Wolkenhain Viewing Platform in Marzahn

Photo: Imago / Schöning

In Marzahn in the northeast of town you’ll find the Gardens of the World. There you can explore garden traditions of different countries; China, Japan, Bali, Korea, Italy and more. For an overview, you can climb this futuristic-looking viewing platform. There’s also a cable car, if you don’t fancy the steps.

  • Kienberg, between Cecilien and Eisenacher Str., Marzahn, details.

Reinbeckhallen in Schöneweide

Photo: Imago / Jürgen Ritter

The Reinbeckhallen in the somewhat remote Oberschöneweide area exude post-industrial flair and a heavy dose of 1990s Berlin. The Reinbeckhallen Foundation Collection for Contemporary Art has transformed the old industrial buildings on the Spree, turning them into a destination for contemporary art. There is also a great cafe, and a hole-in-the-wall bar during the summer.

  • Reinbeckhallen, Reinbeckstr. 17, Oberschöneweide, details.

Schwerbelastungskörper in Tempelhof

Photo: Imago / Schöning

The ‘Schwerbelastungskörper’ (heavy-duty body), built in 1941, was part of a project related to Hitler’s plans for the ‘world capital Germania’, as Berlin was to be called after the Third Reich’s victory in the war. It was intended as one of the base pieces of a gigantic triumphal arch. The 12,650 ton concrete block is a listed building, located in the no man’s land between Schöneberg and Tempelhof. Other traces of Nazi architecture can still be found around Berlin.

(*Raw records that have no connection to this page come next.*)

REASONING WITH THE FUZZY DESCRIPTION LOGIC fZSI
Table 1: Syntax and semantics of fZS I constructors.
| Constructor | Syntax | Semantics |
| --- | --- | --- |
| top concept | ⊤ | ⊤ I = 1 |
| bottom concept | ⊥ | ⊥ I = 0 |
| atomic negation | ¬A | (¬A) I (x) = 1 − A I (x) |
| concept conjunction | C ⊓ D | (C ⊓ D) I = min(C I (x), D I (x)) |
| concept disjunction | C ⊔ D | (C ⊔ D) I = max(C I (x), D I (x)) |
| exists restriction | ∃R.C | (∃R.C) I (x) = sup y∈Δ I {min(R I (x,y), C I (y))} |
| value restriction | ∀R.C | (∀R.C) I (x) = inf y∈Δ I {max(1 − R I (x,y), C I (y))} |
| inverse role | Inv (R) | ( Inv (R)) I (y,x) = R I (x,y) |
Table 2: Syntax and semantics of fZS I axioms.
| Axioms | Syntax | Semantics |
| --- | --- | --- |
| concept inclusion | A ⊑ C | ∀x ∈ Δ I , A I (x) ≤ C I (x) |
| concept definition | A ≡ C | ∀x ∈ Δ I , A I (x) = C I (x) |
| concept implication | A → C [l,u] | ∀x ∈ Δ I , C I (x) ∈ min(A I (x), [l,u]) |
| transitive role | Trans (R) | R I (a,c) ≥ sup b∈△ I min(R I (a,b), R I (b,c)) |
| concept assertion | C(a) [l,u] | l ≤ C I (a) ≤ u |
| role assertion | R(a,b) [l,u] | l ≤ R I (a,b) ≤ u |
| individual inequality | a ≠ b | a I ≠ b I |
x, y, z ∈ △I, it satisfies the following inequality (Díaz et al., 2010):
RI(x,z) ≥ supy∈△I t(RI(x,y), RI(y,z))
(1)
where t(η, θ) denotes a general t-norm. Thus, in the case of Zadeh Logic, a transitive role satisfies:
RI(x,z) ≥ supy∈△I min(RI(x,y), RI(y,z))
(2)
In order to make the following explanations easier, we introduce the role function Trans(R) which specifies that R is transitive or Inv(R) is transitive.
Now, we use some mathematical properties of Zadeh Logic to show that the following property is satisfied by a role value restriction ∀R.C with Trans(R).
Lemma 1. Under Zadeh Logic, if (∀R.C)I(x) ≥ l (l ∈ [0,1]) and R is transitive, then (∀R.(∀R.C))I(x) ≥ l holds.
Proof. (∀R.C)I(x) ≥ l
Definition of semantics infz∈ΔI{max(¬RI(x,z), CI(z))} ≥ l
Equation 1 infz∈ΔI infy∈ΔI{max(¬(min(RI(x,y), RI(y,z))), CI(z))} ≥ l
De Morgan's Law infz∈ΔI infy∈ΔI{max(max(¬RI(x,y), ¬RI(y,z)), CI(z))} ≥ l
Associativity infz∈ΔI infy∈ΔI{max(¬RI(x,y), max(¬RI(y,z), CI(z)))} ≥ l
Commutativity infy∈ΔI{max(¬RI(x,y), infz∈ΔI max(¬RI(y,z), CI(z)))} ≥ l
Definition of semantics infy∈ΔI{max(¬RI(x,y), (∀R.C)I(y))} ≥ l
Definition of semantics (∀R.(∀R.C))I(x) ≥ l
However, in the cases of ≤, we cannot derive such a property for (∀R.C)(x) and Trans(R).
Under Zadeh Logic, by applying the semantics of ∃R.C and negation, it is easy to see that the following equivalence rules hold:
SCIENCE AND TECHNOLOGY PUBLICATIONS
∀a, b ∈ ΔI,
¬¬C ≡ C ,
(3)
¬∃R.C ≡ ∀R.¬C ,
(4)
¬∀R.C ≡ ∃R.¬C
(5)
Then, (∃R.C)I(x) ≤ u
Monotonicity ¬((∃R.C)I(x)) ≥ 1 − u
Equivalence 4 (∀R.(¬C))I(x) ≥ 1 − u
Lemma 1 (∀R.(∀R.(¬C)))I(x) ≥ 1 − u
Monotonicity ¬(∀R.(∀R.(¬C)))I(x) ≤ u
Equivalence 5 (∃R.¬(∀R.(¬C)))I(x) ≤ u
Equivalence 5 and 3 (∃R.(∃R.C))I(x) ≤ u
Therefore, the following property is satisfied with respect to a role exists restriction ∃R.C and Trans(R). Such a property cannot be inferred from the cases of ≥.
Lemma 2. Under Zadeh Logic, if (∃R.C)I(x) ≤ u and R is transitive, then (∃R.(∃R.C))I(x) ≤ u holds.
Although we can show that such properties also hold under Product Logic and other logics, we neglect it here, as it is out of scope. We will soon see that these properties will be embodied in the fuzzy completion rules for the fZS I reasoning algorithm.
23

  • Schwerbelastungskörper, General-Pape-Str. 34A, Tempelhof

Uferstudios in Wedding

Photo: IMAGO / Tom Maelsa

The conversion of industrial buildings to cultural hubs has a long tradition in Berlin. Whether its power plants that have turned into clubs, or former breweries converted into cinemas, theatres and galleries, when the chimneys stop smoking in Berlin, culture moves in. A prime example can be found in Wedding. Since 2010 a former tram site has transformed into performance and art studios. Events regularly take place, so check out their website below for details.

  • Uferstudios, Uferstr. 23, Wedding, details.

Hubertusbad in Lichtenberg

Photo: IMAGO / Hohlfeld

The magnificent Lichtenberg public baths opened in 1928, with two swimming pools, a sauna area, massage rooms, a gym and a sun terrace. Eat your heart out Vabali! Unfortunately the public baths were closed down in 1991 due to construction defects. Tons of rubble were removed, and electrical connections and sanitary facilities were restored in a huge renovation effort, with a wooden floor laid over the former women’s swimming pool. The building now houses the Lichtenberg ‘Anlaufstelle für Bürgerbeteiligung’ (contact point for citizen participation), which acts as an interface between politics, administration and citizens. Too bad it wasn’t made back into a bath house…

  • Ehemaliges Stadtbad Lichtenberg, Hubertusstr. 47, Lichtenberg, details.

The Buddhist House in Frohnau

Photo: Imago / Jürgen Ritter

The builder of the Buddhist House in Frohnau was the physician and writer Paul Dahlke. He ran a practice in Berlin, and became acquainted with Buddhism on his travels to Asia. In 1900 he became a Buddhist and a teacher of the religion. The Buddhist house was intended as a place of inner purification which, let’s be honest, us Berliners are in sore need of. In 2000 the building was fully renovated, and the building hosts lectures there on Sundays, as well as meditation sessions several times a week. Sounds like just the zen break we’ve been looking for.

  • Buddhistisches Haus Berlin, Edelhofdamm 54, Frohnau, details.

This article was adapted from the German by Poppy Smallwood.